Personal information
- Born: December 2, 2002 (age 23) New Orleans, Louisiana, U.S.
- Listed height: 5 ft 8 in (1.73 m)
- Listed weight: 198 lb (90 kg)

Career information
- High school: Edna Karr (New Orleans)
- College: Alabama (2022) LSU (2023–2025)
- NFL draft: 2026: undrafted

Career history
- Cleveland Browns (2026)*;
- * Offseason or practice squad member only
- Stats at Pro Football Reference

= Aaron Anderson (American football) =

American football player (born 2002)

Aaron Anderson (born December 2, 2002) is an American professional football wide receiver. He played college football for the Alabama Crimson Tide and the LSU Tigers.

== Early life ==
Anderson attended Edna Karr High School in New Orleans, Louisiana. As a senior, Anderson recorded 74 receptions for 926 yards and 14 touchdowns. He was originally committed to Louisiana State University; however, he flipped his commitment to play college football at the University of Alabama.

== College career ==
After dealing with an injury and playing sparingly at Alabama, Anderson entered the transfer portal at the conclusion of the 2022 season.
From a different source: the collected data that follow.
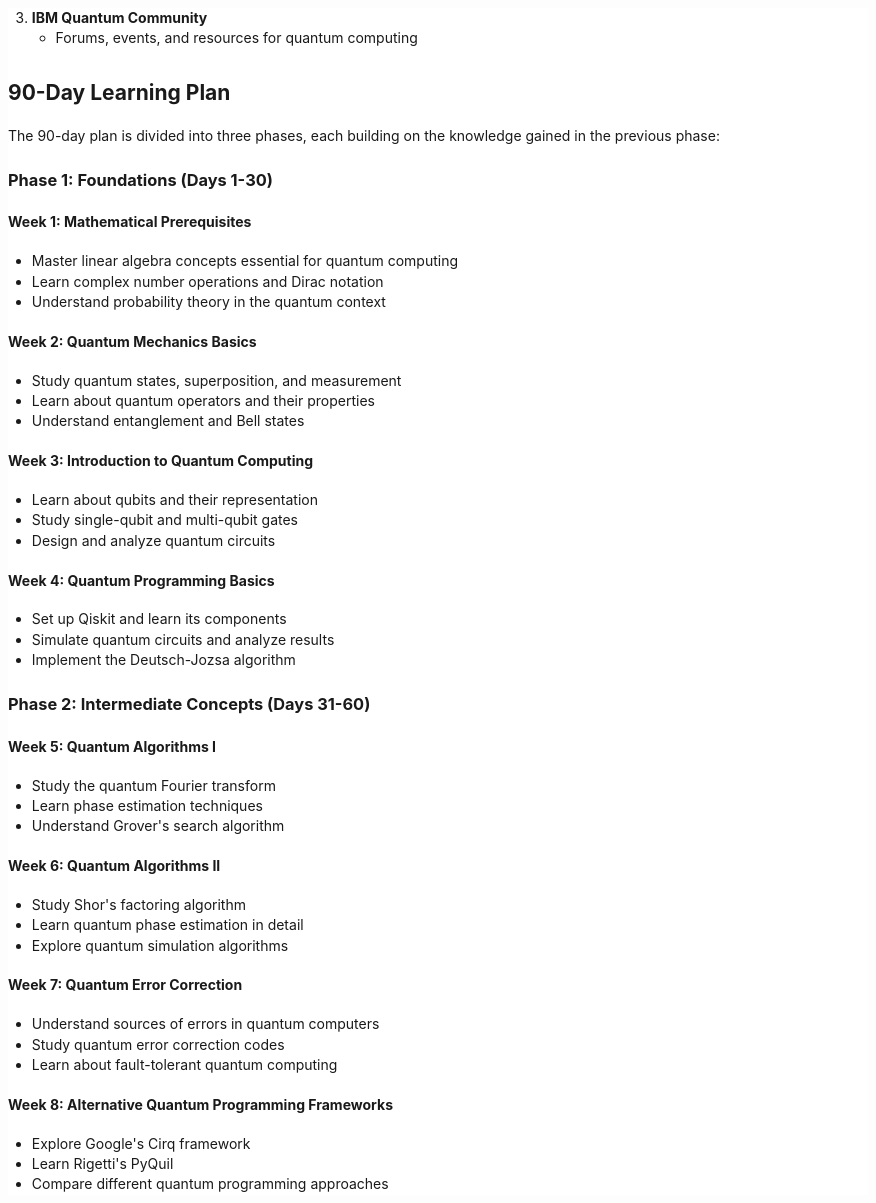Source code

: 3. **IBM Quantum Community**
   - Forums, events, and resources for quantum computing

## 90-Day Learning Plan

The 90-day plan is divided into three phases, each building on the knowledge gained in the previous phase:

### Phase 1: Foundations (Days 1-30)

#### Week 1: Mathematical Prerequisites
- Master linear algebra concepts essential for quantum computing
- Learn complex number operations and Dirac notation
- Understand probability theory in the quantum context

#### Week 2: Quantum Mechanics Basics
- Study quantum states, superposition, and measurement
- Learn about quantum operators and their properties
- Understand entanglement and Bell states

#### Week 3: Introduction to Quantum Computing
- Learn about qubits and their representation
- Study single-qubit and multi-qubit gates
- Design and analyze quantum circuits

#### Week 4: Quantum Programming Basics
- Set up Qiskit and learn its components
- Simulate quantum circuits and analyze results
- Implement the Deutsch-Jozsa algorithm

### Phase 2: Intermediate Concepts (Days 31-60)

#### Week 5: Quantum Algorithms I
- Study the quantum Fourier transform
- Learn phase estimation techniques
- Understand Grover's search algorithm

#### Week 6: Quantum Algorithms II
- Study Shor's factoring algorithm
- Learn quantum phase estimation in detail
- Explore quantum simulation algorithms

#### Week 7: Quantum Error Correction
- Understand sources of errors in quantum computers
- Study quantum error correction codes
- Learn about fault-tolerant quantum computing

#### Week 8: Alternative Quantum Programming Frameworks
- Explore Google's Cirq framework
- Learn Rigetti's PyQuil
- Compare different quantum programming approaches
On December 18, 2022, Anderson announced his decision to transfer to Louisiana State University, to play for the LSU Tigers. After tallying 12 receptions as a redshirt freshman, he caught his first career touchdown pass in the 2024 season opener against USC.

| Season | Team | GP | Receiving |  |  |  |
| Rec | Yds | Avg | TD |
| 2022 | Alabama | Redshirted |  |  |  |  |  |  |  |  |  |
| 2023 | LSU | 11 | 12 | 59 | 4.9 | 0 |
| 2024 | LSU | 13 | 61 | 875 | 14.3 | 5 |
| 2025 | LSU | 9 | 33 | 398 | 12.1 | 0 |
| Career |  | 33 | 106 | 1,341 | 12.7 | 5 |

==Professional career==

Pre-draft measurables
| Height | Weight | Arm length | Hand span | Wingspan | 40-yard dash | 10-yard split | 20-yard split | 20-yard shuttle | Three-cone drill | Vertical jump | Broad jump | Bench press |
| 5 ft 8 in (1.73 m) | 191 lb (87 kg) | 29+3⁄4 in (0.76 m) | 9+1⁄4 in (0.23 m) | 6 ft 0+3⁄8 in (1.84 m) | 4.58 s | 1.60 s | 2.69 s | 4.70 s | 7.33 s | 30.0 in (0.76 m) | 9 ft 6 in (2.90 m) | 15 reps |
All values from NFL Combine/Pro Day

===Cleveland Browns===
On May 19, 2026, Anderson signed with the Cleveland Browns as an undrafted free agent. He was waived/injured by Cleveland on August 4.